[TASK INSTRUCTIONS]:
Please rewrite the entries with each "Is it true that" swapped for "Is it correct that" and everything else unchanged. Leave the pictures out.

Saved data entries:
┏━━

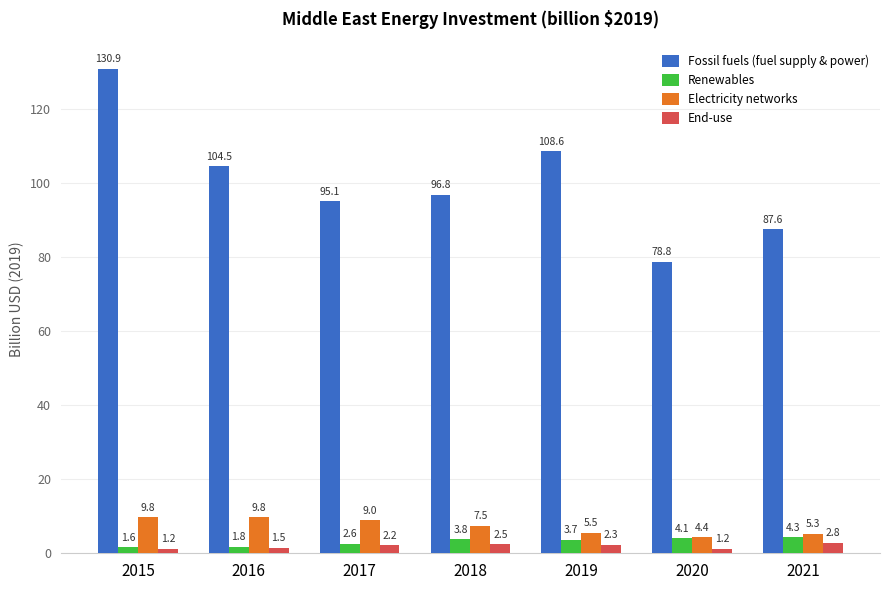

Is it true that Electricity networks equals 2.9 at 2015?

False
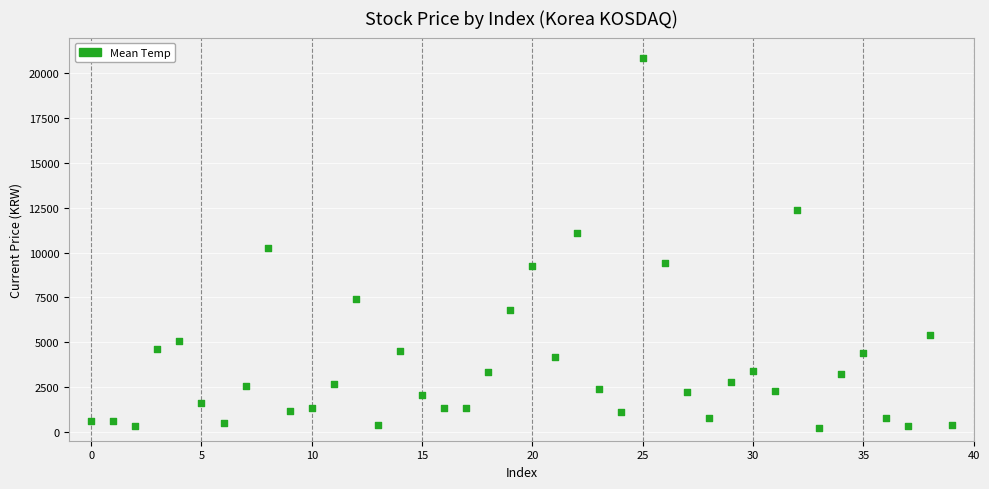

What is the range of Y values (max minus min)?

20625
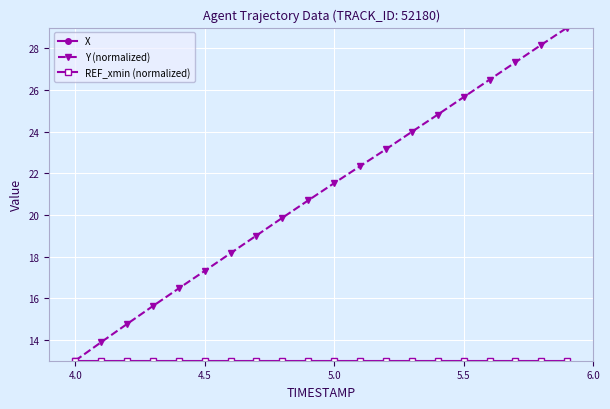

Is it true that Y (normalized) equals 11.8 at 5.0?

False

┗━━

[ANSWER TO THIS PROBLEM]:
Is it correct that Electricity networks equals 2.9 at 2015?

False

What is the range of Y values (max minus min)?

20625

Is it correct that Y (normalized) equals 11.8 at 5.0?

False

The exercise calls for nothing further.